Spoken grammar: lexico-grammatical features of conversation highlighted in corpus research.
A ‘head’ is a bit of language (normally a noun phrase) that’s been taken from its usual position in a sentence, placed at the beginning, and then represented in the second half of the sentence by a co-referential pronoun:
What are the people over there waiting for? (normal word order in a question)
The people over there (head), what are they (pronoun) waiting for?
We tend to use heads to emphasise (or ‘point at’) what is important by mentioning it first, thus separating it from the rest of the sentence, and to make complex utterances easier to process by breaking them into two parts:
Are those new jobs you’re applying for part-time or full-time?

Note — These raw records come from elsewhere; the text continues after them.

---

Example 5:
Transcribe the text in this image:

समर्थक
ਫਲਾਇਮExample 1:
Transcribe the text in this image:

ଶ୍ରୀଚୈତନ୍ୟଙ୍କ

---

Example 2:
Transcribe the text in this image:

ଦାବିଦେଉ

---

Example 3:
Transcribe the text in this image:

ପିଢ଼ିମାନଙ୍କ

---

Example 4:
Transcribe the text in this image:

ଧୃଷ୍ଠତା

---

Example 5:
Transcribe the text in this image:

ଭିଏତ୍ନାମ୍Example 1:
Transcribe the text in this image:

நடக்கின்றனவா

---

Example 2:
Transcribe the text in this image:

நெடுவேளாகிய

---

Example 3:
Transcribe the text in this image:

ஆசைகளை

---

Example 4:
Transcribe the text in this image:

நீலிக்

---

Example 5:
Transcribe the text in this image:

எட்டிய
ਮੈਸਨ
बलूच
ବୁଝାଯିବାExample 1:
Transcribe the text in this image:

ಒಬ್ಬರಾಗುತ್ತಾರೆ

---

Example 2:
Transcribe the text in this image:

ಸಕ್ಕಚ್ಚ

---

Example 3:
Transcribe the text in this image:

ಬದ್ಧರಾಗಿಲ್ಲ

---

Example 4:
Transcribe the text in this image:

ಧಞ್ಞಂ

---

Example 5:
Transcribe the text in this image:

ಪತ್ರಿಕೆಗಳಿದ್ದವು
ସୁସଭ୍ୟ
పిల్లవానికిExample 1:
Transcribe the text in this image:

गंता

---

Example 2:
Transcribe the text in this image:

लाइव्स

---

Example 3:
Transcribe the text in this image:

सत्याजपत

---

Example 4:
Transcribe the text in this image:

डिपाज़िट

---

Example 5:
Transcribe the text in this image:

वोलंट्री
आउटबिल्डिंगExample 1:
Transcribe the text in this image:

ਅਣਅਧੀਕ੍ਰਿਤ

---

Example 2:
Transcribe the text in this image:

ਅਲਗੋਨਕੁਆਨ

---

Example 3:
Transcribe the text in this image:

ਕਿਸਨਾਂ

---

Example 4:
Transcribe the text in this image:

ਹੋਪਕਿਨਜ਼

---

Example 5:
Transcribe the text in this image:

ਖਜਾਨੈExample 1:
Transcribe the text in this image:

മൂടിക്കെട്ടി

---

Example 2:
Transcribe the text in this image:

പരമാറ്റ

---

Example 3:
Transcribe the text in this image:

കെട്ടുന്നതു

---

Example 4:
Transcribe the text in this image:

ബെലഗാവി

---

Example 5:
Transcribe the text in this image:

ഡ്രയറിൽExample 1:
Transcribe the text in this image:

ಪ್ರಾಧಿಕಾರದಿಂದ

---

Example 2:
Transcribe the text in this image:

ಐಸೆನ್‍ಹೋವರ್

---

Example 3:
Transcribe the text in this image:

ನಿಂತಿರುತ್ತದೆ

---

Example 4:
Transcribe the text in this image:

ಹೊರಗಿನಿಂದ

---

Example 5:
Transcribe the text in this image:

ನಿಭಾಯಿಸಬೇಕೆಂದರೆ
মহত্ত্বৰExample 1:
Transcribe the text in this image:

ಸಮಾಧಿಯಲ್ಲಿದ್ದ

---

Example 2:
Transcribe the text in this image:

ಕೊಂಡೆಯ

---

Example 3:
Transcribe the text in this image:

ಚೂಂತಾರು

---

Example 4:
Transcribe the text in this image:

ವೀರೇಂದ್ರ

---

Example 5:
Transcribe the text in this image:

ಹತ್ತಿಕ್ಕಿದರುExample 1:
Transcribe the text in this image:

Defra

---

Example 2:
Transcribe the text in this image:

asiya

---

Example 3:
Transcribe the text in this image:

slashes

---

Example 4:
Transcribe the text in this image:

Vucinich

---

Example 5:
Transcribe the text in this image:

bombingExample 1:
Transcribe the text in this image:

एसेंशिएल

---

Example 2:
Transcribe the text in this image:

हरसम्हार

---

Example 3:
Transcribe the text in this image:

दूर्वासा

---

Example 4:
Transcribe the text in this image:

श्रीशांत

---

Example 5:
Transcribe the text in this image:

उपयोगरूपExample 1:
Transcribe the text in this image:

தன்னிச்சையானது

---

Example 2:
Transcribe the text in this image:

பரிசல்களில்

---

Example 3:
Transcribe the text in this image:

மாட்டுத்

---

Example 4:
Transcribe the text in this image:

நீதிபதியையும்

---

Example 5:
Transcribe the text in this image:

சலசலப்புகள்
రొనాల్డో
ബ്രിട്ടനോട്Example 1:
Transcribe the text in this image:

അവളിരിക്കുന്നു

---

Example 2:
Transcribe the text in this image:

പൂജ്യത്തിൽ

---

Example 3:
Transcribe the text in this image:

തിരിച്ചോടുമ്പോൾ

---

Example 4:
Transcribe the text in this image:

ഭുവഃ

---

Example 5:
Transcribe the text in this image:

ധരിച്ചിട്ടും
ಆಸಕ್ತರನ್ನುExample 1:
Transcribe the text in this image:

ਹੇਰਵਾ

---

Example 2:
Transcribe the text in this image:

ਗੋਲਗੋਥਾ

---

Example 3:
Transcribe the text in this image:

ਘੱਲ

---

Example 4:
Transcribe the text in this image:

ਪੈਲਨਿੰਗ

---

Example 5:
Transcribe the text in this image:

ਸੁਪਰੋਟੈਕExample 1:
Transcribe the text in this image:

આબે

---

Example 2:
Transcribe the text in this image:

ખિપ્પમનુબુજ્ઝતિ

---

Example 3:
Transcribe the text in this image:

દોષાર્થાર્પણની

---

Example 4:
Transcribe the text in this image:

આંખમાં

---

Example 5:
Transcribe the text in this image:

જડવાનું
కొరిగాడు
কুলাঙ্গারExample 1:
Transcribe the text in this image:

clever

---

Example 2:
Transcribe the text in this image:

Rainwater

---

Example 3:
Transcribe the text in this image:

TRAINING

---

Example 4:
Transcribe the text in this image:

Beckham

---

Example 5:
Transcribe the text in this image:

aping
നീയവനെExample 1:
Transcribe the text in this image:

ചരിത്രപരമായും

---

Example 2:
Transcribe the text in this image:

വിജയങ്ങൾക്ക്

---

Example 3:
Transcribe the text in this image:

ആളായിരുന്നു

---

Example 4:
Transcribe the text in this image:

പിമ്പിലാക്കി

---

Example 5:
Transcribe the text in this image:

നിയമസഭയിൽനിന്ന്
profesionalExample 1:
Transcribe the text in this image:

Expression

Those new jobs you’re applying for, are they part-time or full-time?
As in the examples above, utterances with heads are often questions, but they don’t have to be:
That tall guy, he’s looking at you.
Jessica, you can ask her anything you like about films, and she'll know the answer.

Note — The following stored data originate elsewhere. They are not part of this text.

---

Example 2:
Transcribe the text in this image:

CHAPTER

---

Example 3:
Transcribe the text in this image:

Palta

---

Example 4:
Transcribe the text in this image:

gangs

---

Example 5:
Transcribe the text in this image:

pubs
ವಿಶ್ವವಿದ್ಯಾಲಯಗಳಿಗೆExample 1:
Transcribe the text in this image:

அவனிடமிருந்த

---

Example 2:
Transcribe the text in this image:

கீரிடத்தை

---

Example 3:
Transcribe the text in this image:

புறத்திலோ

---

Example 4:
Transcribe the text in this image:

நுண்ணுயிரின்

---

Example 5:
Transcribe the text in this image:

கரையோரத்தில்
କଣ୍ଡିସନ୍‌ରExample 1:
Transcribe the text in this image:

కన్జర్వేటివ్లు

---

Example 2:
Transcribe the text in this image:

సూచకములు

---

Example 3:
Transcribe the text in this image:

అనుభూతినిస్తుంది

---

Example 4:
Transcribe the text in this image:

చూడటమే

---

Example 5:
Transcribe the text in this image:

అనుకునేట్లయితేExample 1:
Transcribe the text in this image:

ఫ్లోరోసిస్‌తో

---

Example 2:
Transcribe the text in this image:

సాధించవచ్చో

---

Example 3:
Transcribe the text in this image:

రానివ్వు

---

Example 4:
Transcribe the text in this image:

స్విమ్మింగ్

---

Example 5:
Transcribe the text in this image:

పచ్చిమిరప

A variation on the form – by changing the subject and using a possessive pronoun – is also quite common:
One of my friends at college, his uncle has an apartment in Berlin.
(Perhaps, since we don’t know what ‘punctuation’ a speaker is using, you could argue that heads, in the way I’ve described them, don’t necessarily exist within a single sentence: ‘That tall guy, he’s looking at you’, for example, could be transcribed as ‘That tall guy. He’s looking at you’ – in other words, a verbless first sentence, followed by a regular sentence.)